# [BRIEF]
Everything in the listing must be repeated exactly, apart from the images.

# [MATERIAL PROVIDED]
..........

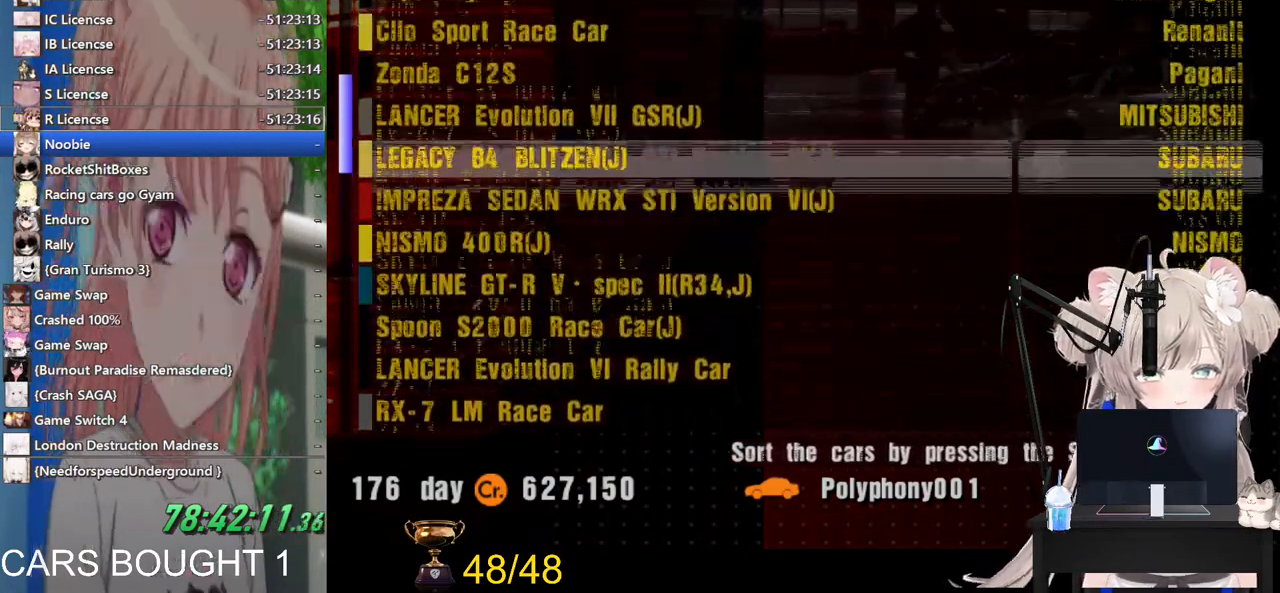
{"buttons": [], "left_stick": "center", "right_stick": "center", "events": [[217, "DPAD_UP", "up"], [333, "DPAD_UP", "down"], [467, "DPAD_UP", "up"]]}
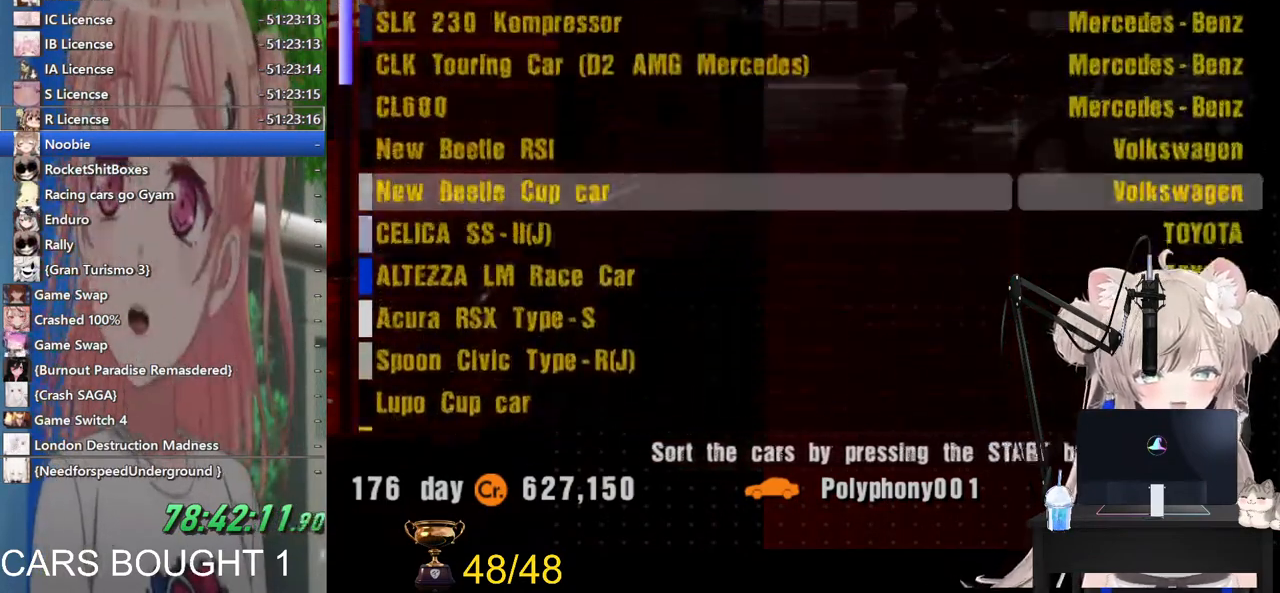
{"buttons": [], "left_stick": "center", "right_stick": "center", "events": [[33, "DPAD_UP", "down"], [300, "DPAD_UP", "up"], [400, "DPAD_UP", "down"], [500, "DPAD_UP", "up"]]}
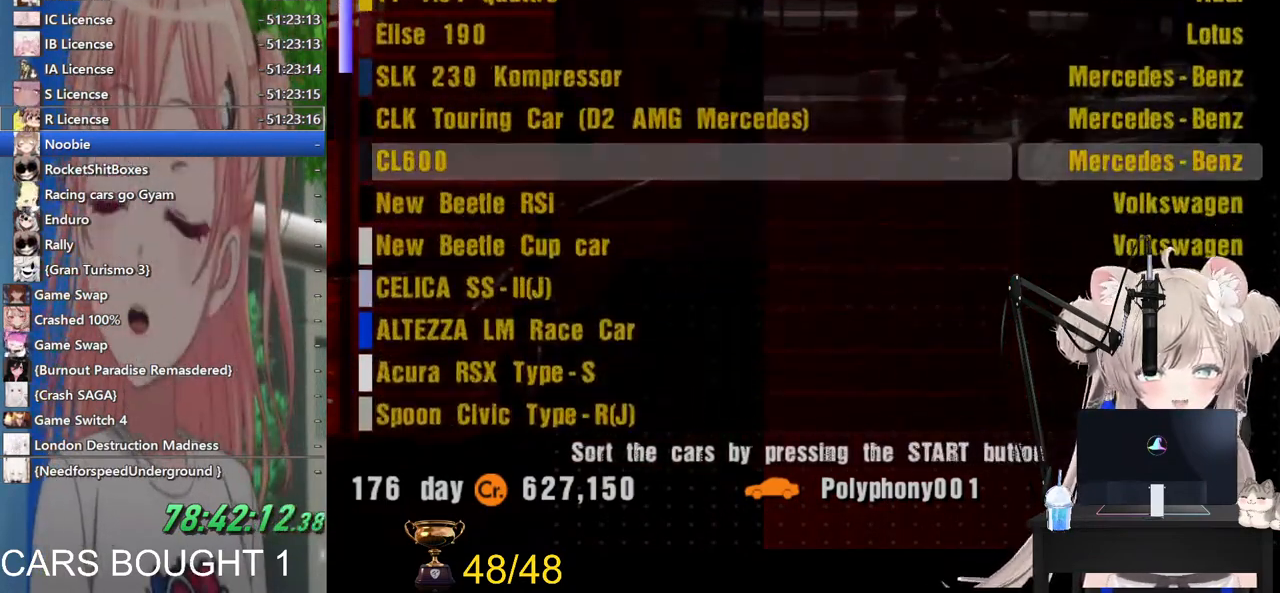
{"buttons": ["DPAD_UP"], "left_stick": "center", "right_stick": "center", "events": [[100, "DPAD_UP", "down"], [183, "DPAD_UP", "up"], [283, "DPAD_UP", "down"], [367, "DPAD_UP", "up"], [467, "DPAD_UP", "down"]]}
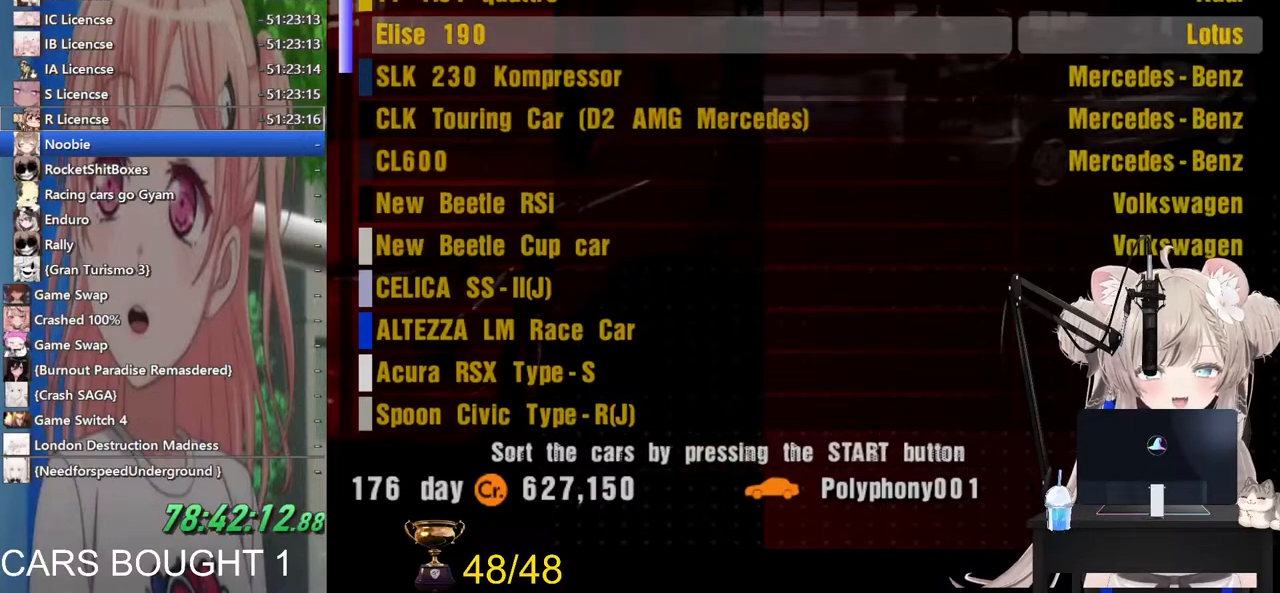
{"buttons": [], "left_stick": "center", "right_stick": "center", "events": [[33, "DPAD_UP", "up"], [217, "CROSS", "down"], [317, "CROSS", "up"]]}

..........

# [REPLY]
{"buttons": [], "left_stick": "center", "right_stick": "center", "events": [[217, "DPAD_UP", "up"], [333, "DPAD_UP", "down"], [467, "DPAD_UP", "up"]]}
{"buttons": [], "left_stick": "center", "right_stick": "center", "events": [[33, "DPAD_UP", "down"], [300, "DPAD_UP", "up"], [400, "DPAD_UP", "down"], [500, "DPAD_UP", "up"]]}
{"buttons": ["DPAD_UP"], "left_stick": "center", "right_stick": "center", "events": [[100, "DPAD_UP", "down"], [183, "DPAD_UP", "up"], [283, "DPAD_UP", "down"], [367, "DPAD_UP", "up"], [467, "DPAD_UP", "down"]]}
{"buttons": [], "left_stick": "center", "right_stick": "center", "events": [[33, "DPAD_UP", "up"], [217, "CROSS", "down"], [317, "CROSS", "up"]]}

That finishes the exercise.